# ACTIVITY
Find each line of the material below in which the word "TRIANGLE" occurs, and return it.

[AVAILABLE DATA — start]

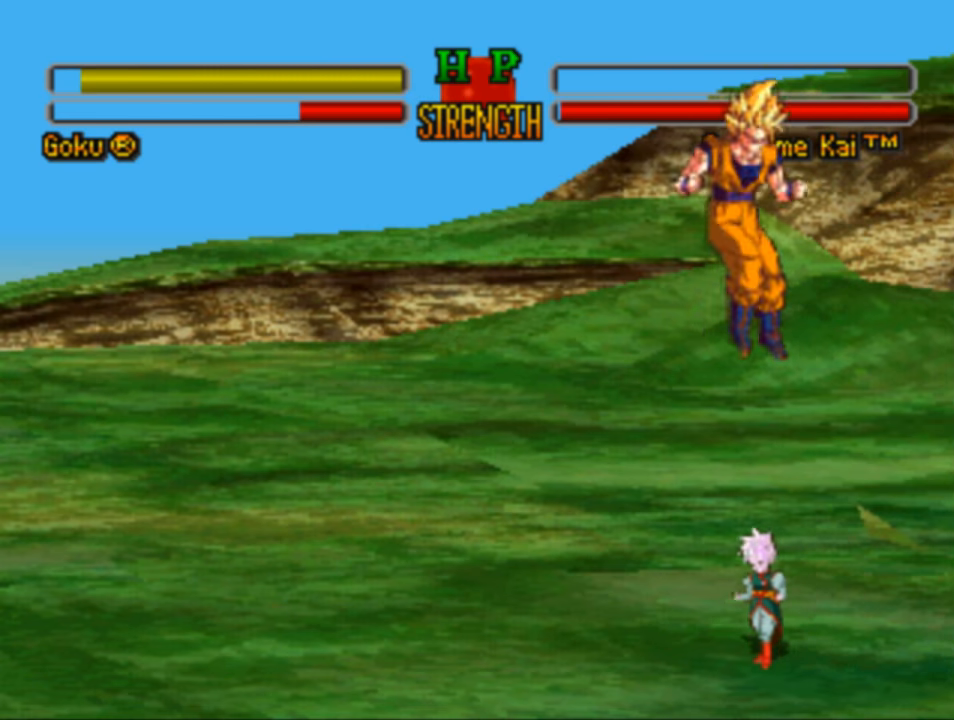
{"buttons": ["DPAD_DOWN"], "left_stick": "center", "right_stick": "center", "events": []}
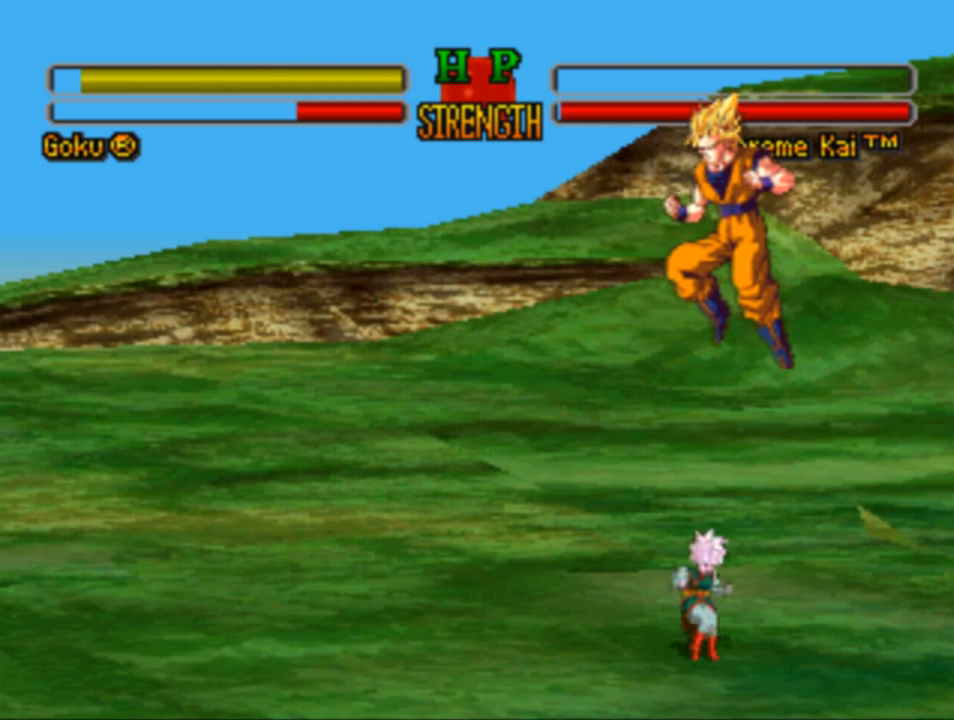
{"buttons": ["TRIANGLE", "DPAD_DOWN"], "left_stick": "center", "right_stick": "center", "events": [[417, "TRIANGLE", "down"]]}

[AVAILABLE DATA — finish]
[AVAILABLE DATA — start]

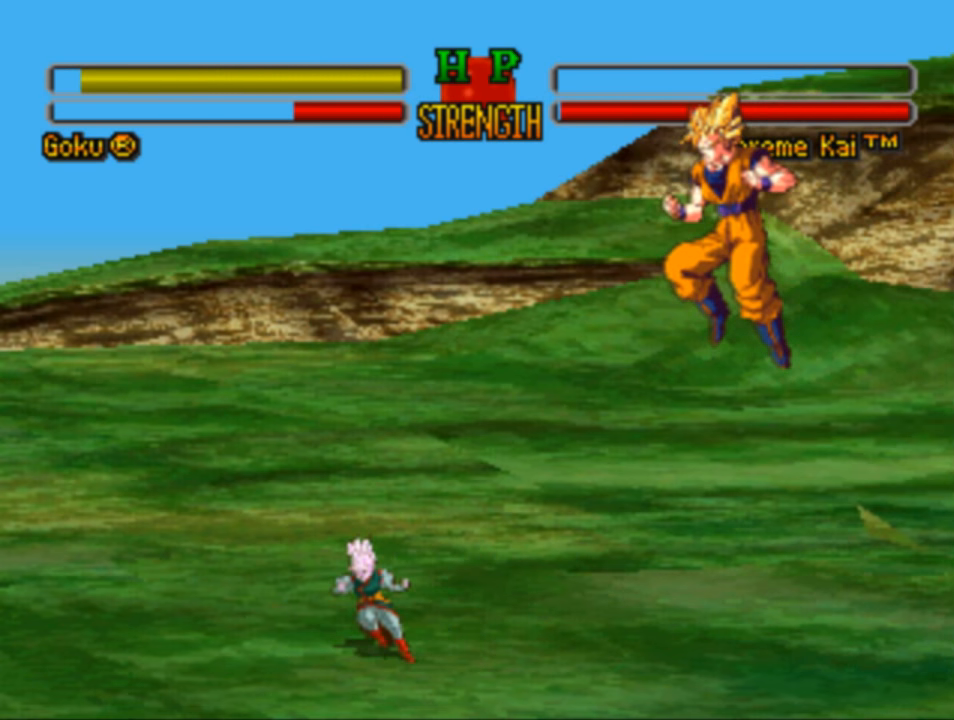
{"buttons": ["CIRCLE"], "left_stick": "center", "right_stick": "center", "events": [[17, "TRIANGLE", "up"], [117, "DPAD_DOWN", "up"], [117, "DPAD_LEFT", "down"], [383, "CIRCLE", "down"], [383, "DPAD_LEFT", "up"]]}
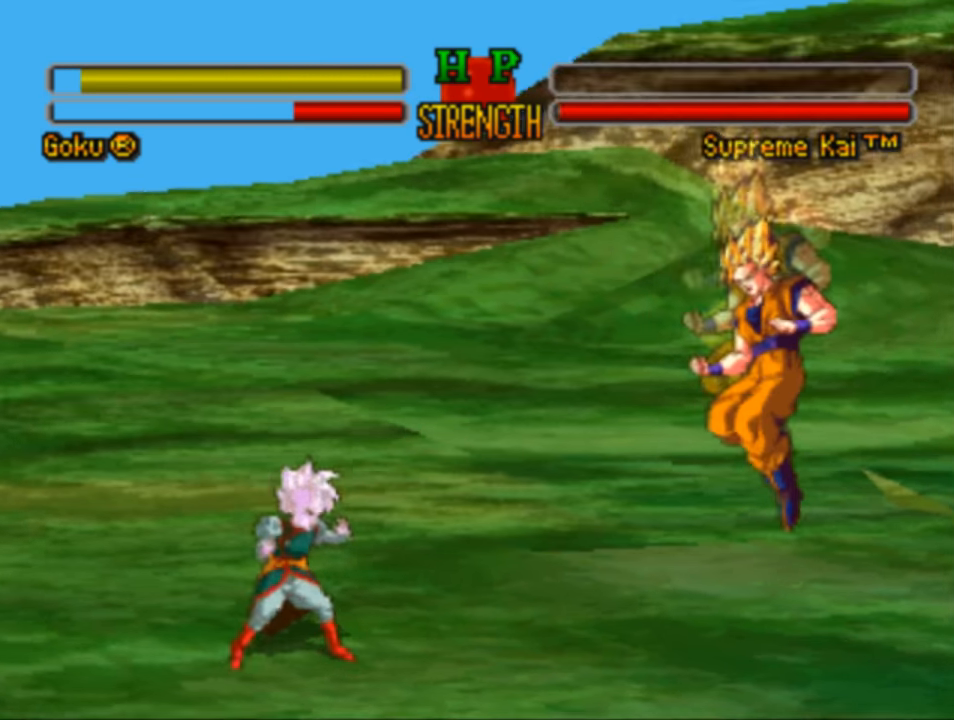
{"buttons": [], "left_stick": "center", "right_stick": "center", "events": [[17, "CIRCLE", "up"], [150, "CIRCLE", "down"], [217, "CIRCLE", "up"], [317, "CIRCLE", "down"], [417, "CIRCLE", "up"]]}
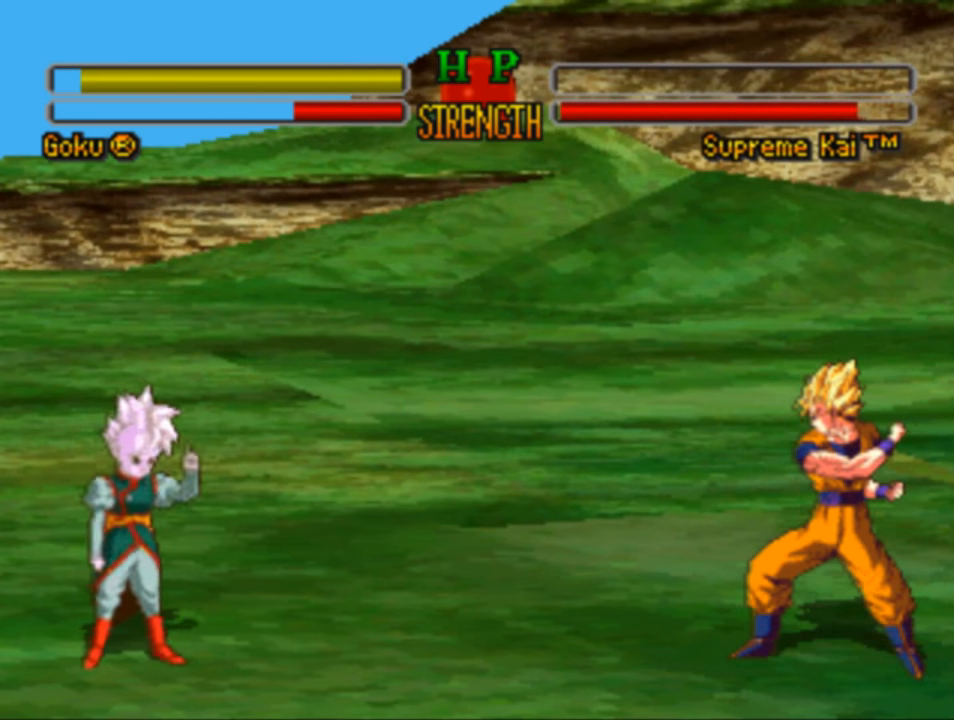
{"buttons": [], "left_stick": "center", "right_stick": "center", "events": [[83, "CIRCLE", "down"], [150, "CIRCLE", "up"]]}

[AVAILABLE DATA — finish]

# WRITTEN RESPONSE
{"buttons": ["TRIANGLE", "DPAD_DOWN"], "left_stick": "center", "right_stick": "center", "events": [[417, "TRIANGLE", "down"]]}
{"buttons": ["CIRCLE"], "left_stick": "center", "right_stick": "center", "events": [[17, "TRIANGLE", "up"], [117, "DPAD_DOWN", "up"], [117, "DPAD_LEFT", "down"], [383, "CIRCLE", "down"], [383, "DPAD_LEFT", "up"]]}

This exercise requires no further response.